Real AI systems also require responsibility. Something I heard recently, from meeting with people who research software engineers, really stuck with me. Engineering is about responsibility. When we engineer something, like a bridge, we build a structure for lots of people to use. We're building this bridge that people are going to rely on every day for their commute. The work of the engineer is not just to design the bridge; it is also to take responsibility that the bridge is constructed up to the standards required for safe use. The role of engineers is not just to make something; it is also to ensure it is constructed according to safety standards so that people can rely on it every day to get to work or get home. There are millions of people every day who put their trust in engineering and engineers as professionals.

When we build AI systems, we still have to take responsibility for them. An example here is a pacemaker. Many pacemakers have AI systems on board for detecting when something is going wrong or when the rhythm needs to be changed. Some devices implanted in people even administer defibrillator shocks. These are things that really affect people's lives. There are lives on the line. When we build AI systems, we can't defer the responsibility entirely to the AI. We really still have to own all the parts of the things that we're making. It is not an understatement to say that lives depend on this. AI systems can sometimes be useful; they can automate things, but the system as a whole—people's lives depend on that. We still have to take responsibility for all the things that we make with AI components in them.
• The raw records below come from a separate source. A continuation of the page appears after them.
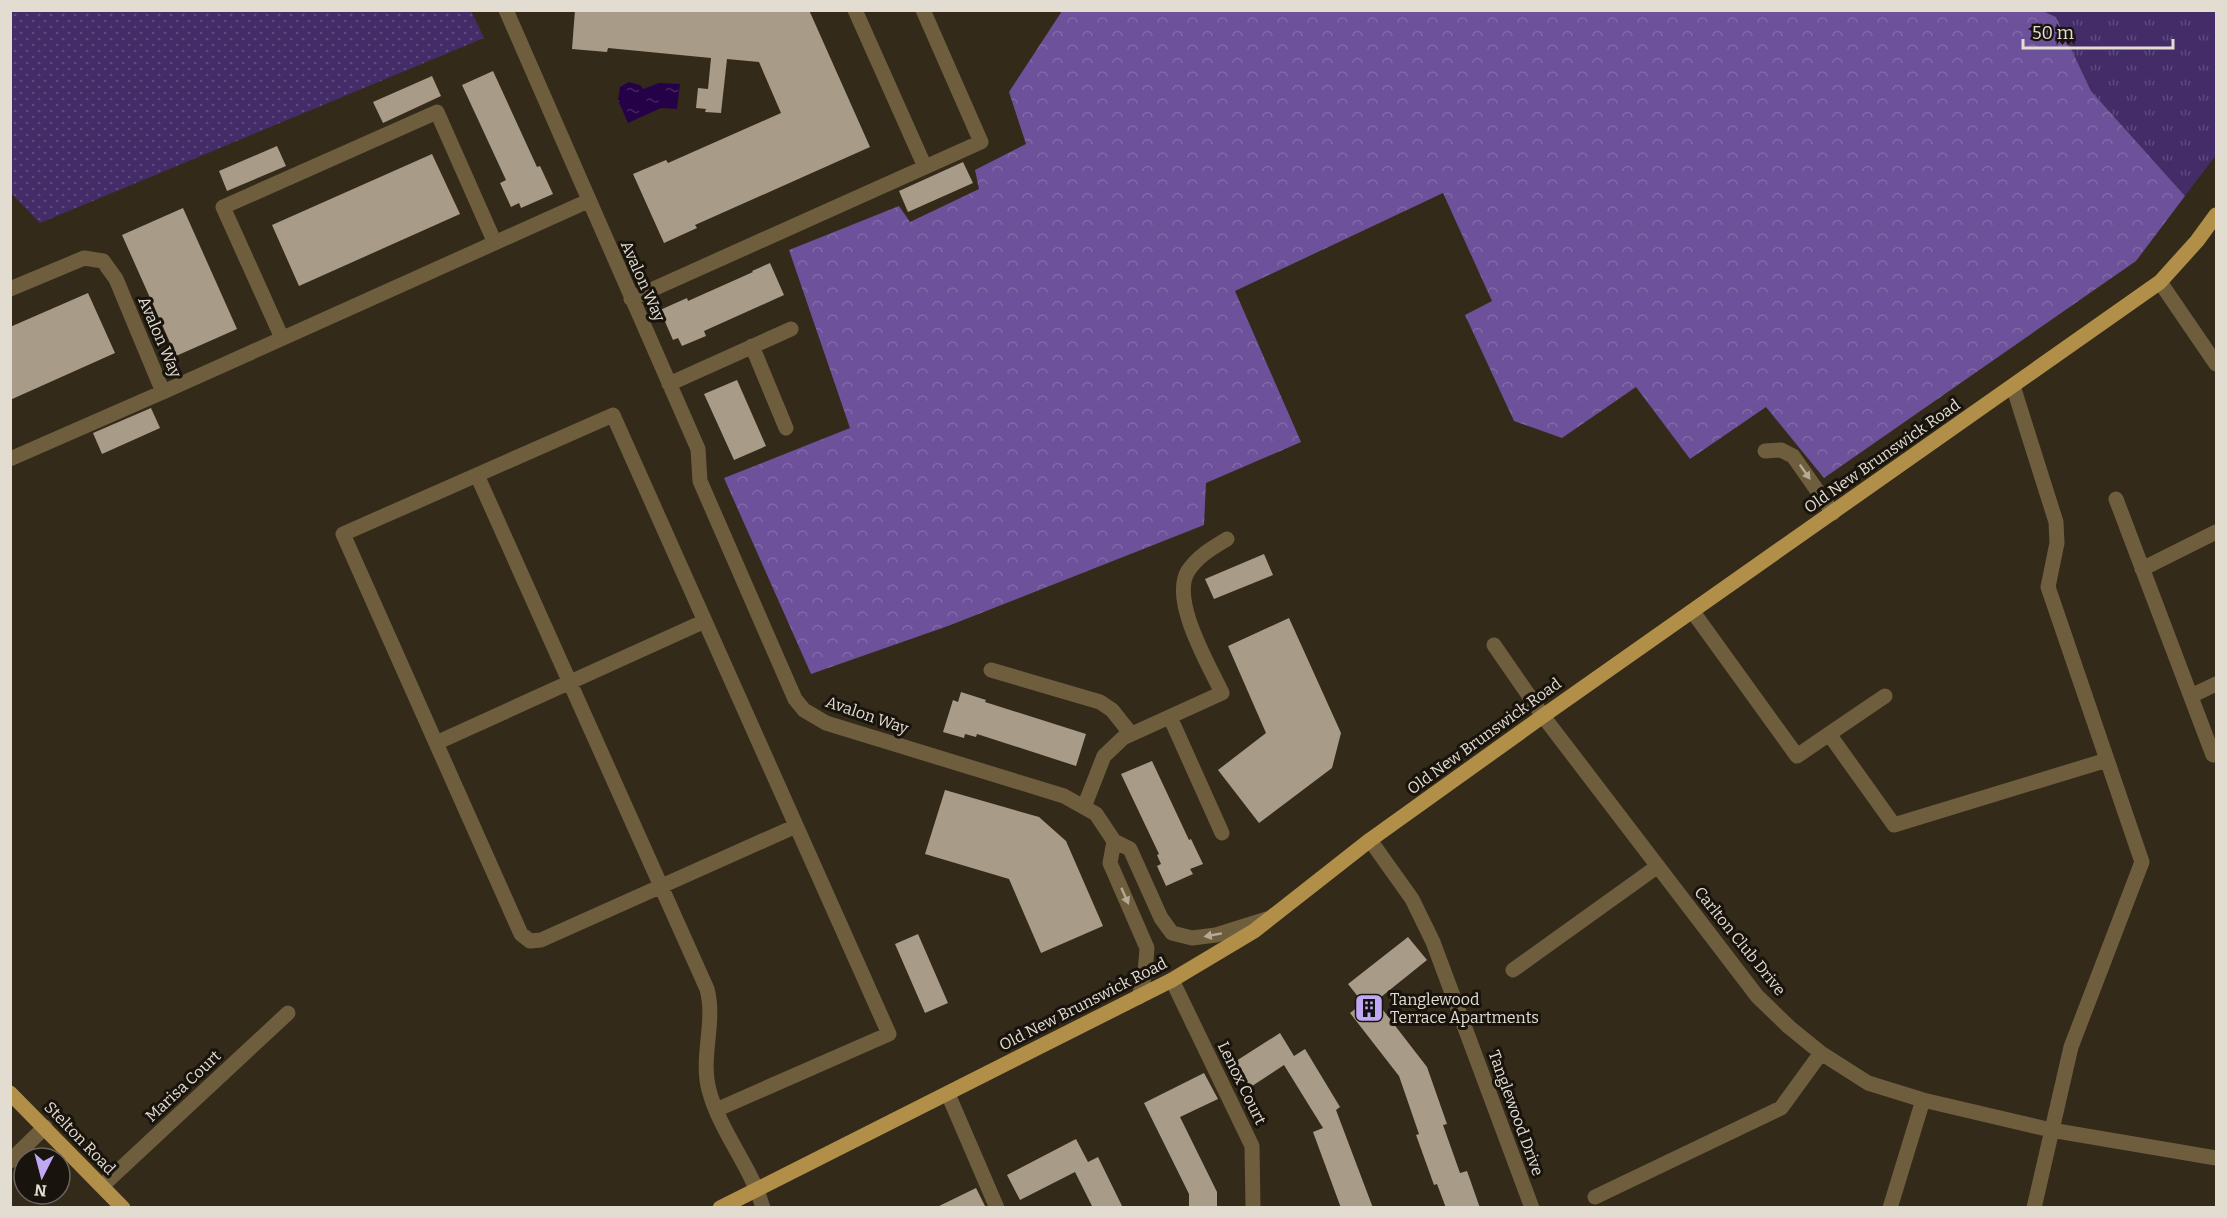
<svg xmlns="http://www.w3.org/2000/svg" width="2227" height="1218" viewBox="0 0 2227 1218" font-family="Bitter,serif">
<defs>
<pattern id="grass-tufts" width="24" height="20" patternUnits="userSpaceOnUse" patternTransform="scale(1.5)"><rect width="24" height="20" fill="#432c67"/><path d="M3 7l-1-3M5 7V3M7 7l1-3M15 17l-1-3M17 17v-4M19 17l1-3" fill="none" stroke="#5e4a7c"/></pattern>
<pattern id="forest-crowns" width="20" height="18" patternUnits="userSpaceOnUse" patternTransform="scale(1.5)"><rect width="20" height="18" fill="#6d519a"/><path d="M2 6a3 3 0 1 1 6 0M12 15a3 3 0 1 1 6 0" fill="none" stroke="#8269a7"/></pattern>
<pattern id="park-dots" width="8" height="8" patternUnits="userSpaceOnUse" patternTransform="scale(1.5)"><rect width="8" height="8" fill="#432c67"/><path d="M2 2h.1M6 6h.1" fill="none" stroke="#5e4a7c" stroke-width="1.8" stroke-linecap="round"/></pattern>
<pattern id="water-ripples" width="26" height="14" patternUnits="userSpaceOnUse" patternTransform="scale(1.5)"><rect width="26" height="14" fill="#250147"/><path d="M2 4q2-2 4 0t4 0M15 11q2-2 4 0t4 0" fill="none" stroke="#442560"/></pattern>
</defs>
<rect width="100%" height="100%" fill="#332a19"/>
<!-- grass -->
<path fill="url(#grass-tufts)" d="M2043,11H2216V155L2185,196L2091,91L2056,17Z"/>
<!-- forest -->
<path fill="url(#forest-crowns)" d="M1062,11H2043L2056,17L2091,91L2185,196L2136,261L1824,478L1766,407L1690,459L1636,387L1562,438L1514,421L1465,315L1492,301L1443,193L1235,291L1301,442L1206,483L1204,525L948,626L811,674L724,478L850,428L789,250L899,206L910,222L979,189L975,170L1026,144L1009,92Z"/>
<!-- park -->
<path fill="url(#park-dots)" d="M10,11H471L484,38L40,223L11,193Z"/>
<!-- water -->
<path fill="url(#water-ripples)" d="M629,82L640,85L643,89L659,83L680,84L677,109L661,108L628,123L618,100L620,87Z"/>
<!-- building -->
<path fill="#a89c88" d="M575,10H809L870,147L695,225L697,228L664,243L633,174L666,160L668,163L781,113L759,62L727,59L721,113L705,112L706,109L696,108L698,88L708,89L711,58L608,48L607,52L572,49Z
M493,71L537,167L540,166L553,194L521,208L519,203L511,207L500,183L506,180L462,85Z
M432,76L441,96L383,123L373,102Z
M277,146L286,166L227,191L219,171Z
M432,154L460,214L299,286L272,225Z
M963,162L973,183L908,212L899,191Z
M183,208L237,329L176,356L122,235Z
M770,263L784,295L704,331L706,336L682,346L678,338L673,340L660,310L687,298L688,301L753,272L752,271Z
M88,293L115,353L10,400V327Z
M737,380L766,446L734,460L704,394Z
M151,408L160,428L102,454L93,433Z
M1264,554L1273,575L1214,599L1205,579Z
M1289,618L1341,733L1332,768L1259,823L1218,770L1266,733L1228,646Z
M961,692L986,700L985,702L1086,734L1076,766L977,734L976,737L965,734L964,738L943,732L953,700L958,702Z
M1152,761L1189,840L1191,839L1203,864L1190,869L1193,874L1166,886L1157,866L1161,864L1157,855L1159,854L1121,774Z
M945,790L1039,817L1066,841L1103,926L1041,953L1009,879L925,854Z
M918,934L948,1003L925,1013L895,944Z
M1408,937L1427,960L1376,1001L1427,1067L1447,1124L1443,1125L1460,1173L1467,1171L1480,1208H1446L1437,1184L1434,1185L1416,1135L1419,1134L1399,1076L1350,1013L1363,1003L1348,984Z
M1280,1033L1294,1056L1305,1049L1340,1107L1336,1110L1373,1208H1341L1313,1132L1323,1128L1284,1065L1249,1088L1233,1063Z
M1204,1073L1218,1099L1180,1117L1217,1192V1208H1189V1194L1144,1103Z
M1076,1139L1088,1162L1098,1157L1123,1208H1093L1075,1172L1020,1200L1007,1175Z
M976,1188L986,1208H935Z"/>
<g fill="none" stroke-linecap="round" stroke-linejoin="round">
<!-- minor -->
<path stroke="#6f5e3e" stroke-width="15" d="M506,10L698,449L700,481L795,699L804,710L826,723L1064,796L1096,814L1114,841L1130,849L1161,918L1172,933L1192,938L1216,935L1267,919
M855,10L925,167
M2160,282L2216,364
M10,289L84,258L103,261L116,279L163,392L588,201
M631,299L981,142L923,10
M282,338L223,207L437,112L495,243
M752,346L786,428
M669,384L791,329
M2013,386L2056,522L2057,543L2048,587L2142,862L2071,1047L2034,1208
M1765,451L1781,450L1793,456L1833,513
M10,459L163,392
M477,475L707,989C716,1022 700,1057 709,1090C720,1132 751,1166 763,1208
M2116,499L2213,755
M2142,569L2216,532
M1693,612L1797,756L1829,734L1894,825L2107,760
M1494,645L1543,716L1757,996L1789,1027L1821,1053L1868,1083L1923,1100L2051,1130L2216,1158
M991,670L1100,702L1112,710L1131,734
M2191,696L2216,684
M1170,717L1222,833
M1829,734L1885,696
M436,743L705,621
M1084,807L1104,756L1123,738L1222,693C1209,665 1170,600 1188,571C1198,556 1212,548 1227,539
M1370,840L1412,899L1433,942L1532,1208
M1114,841L1110,863L1147,948L1145,973L1139,997
M1513,970L1658,866
M1172,980L1252,1146L1253,1208
M948,1094L997,1208
M716,1110L889,1034L613,415L343,534L521,934L530,941L541,940L796,826
M10,1161L45,1127
M102,1186L288,1013
M1595,1197L1781,1108L1821,1053
M1890,1208L1923,1100"/>
<!-- major -->
<path stroke="#b28f49" stroke-width="15" d="M10,1093L123,1208
M720,1208L1172,980L1254,931L1370,840L1543,716L2160,282L2197,241L2216,215"/>
</g>
<!-- one-way arrows -->
<defs><path id="oneway-solid" d="M-6-.8H1V-3.2L6.5 0L1 3.2V.8H-6Z" transform="scale(1.5)"/></defs>
<g fill="#b4aa96">
<use href="#oneway-solid" transform="translate(1805 472) rotate(55)"/>
<use href="#oneway-solid" transform="translate(1125 896) rotate(66)"/>
<use href="#oneway-solid" transform="translate(1213 935) rotate(170)"/>
</g>
<!-- icons -->
<defs>
<g id="building-square" transform="scale(1.5)"><rect x="-9" y="-9" width="18" height="18" rx="4" fill="#c1a8f3" stroke="#18130c"/><path d="M-4-6H4V6H1V3H-1V6H-4ZM-2.5-4.3h1.7v1.8h-1.7ZM.8-4.3h1.7v1.8H.8ZM-2.5-1h1.7V.8h-1.7ZM.8-1h1.7V.8H.8Z" fill="#111"/></g>
</defs>
<g fill-rule="evenodd">
<use href="#building-square" x="1369" y="1008"/>
</g>
<g text-anchor="middle" dominant-baseline="central" stroke-width="6" stroke-linejoin="round" paint-order="stroke">
<!-- street labels -->
<g font-size="16" fill="#e2dcd1" stroke="#18130c">
<text transform="translate(643 281) rotate(66)">Avalon Way</text>
<text transform="translate(160 337) rotate(67)">Avalon Way</text>
<text transform="translate(1882 456) rotate(-35)">Old New Brunswick Road</text>
<text transform="translate(867 715) rotate(19)">Avalon Way</text>
<text transform="translate(1484 736) rotate(-36)">Old New Brunswick Road</text>
<text transform="translate(1740 941) rotate(51)">Carlton Club Drive</text>
<text transform="translate(1083 1004) rotate(-27)">Old New Brunswick Road</text>
<text transform="translate(1242 1083) rotate(64)">Lenox Court</text>
<text transform="translate(183 1086) rotate(-43)">Marisa Court</text>
<text transform="translate(1516 1113) rotate(70)">Tanglewood Drive</text>
<text transform="translate(80 1138) rotate(46)">Stelton Road</text>
</g>
<!-- poi labels -->
<g font-size="16" fill="#e2dcd1" stroke="#18130c" text-anchor="start">
<text x="1390" y="999">Tanglewood<tspan x="1390" dy="18">Terrace Apartments</tspan></text>
</g>
</g>
<!-- border -->
<rect width="2227" height="1218" fill="none" stroke="#e2dcd1" stroke-width="24"/>
<!-- north arrow -->
<g transform="translate(42 1176) rotate(186)"><circle r="28" fill="#18130c" stroke="#69635b" stroke-width="1.5"/>
<path d="M0-4.5L10 22L0 15L-10 22Z" fill="#c1a8f3"/>
<text y="-9" font-size="16" font-weight="bold" text-anchor="middle" fill="#e2dcd1">N</text>
</g>
<!-- scale -->
<path d="M2023 39v9h150v-9" fill="none" stroke="#e2dcd1" stroke-width="3"/>
<text x="2032" y="39" font-size="18" fill="#e2dcd1" stroke="#18130c" stroke-width="4.5" paint-order="stroke">50 m</text>
</svg>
When we talk about AI, we still need to do a lot of thinking. It’s not a get-out-of-thinking-free card. We need to take responsibility for what we build. If we're thinking about the cool blue brain that leads us into a place of thinking maybe we don't have to do this work, maybe we can just let the AI handle things, that’s not how AI systems work today. We are still in the driver's seat, and it’s still up to us at every step of the way to take responsibility for the things that we're making from start to finish.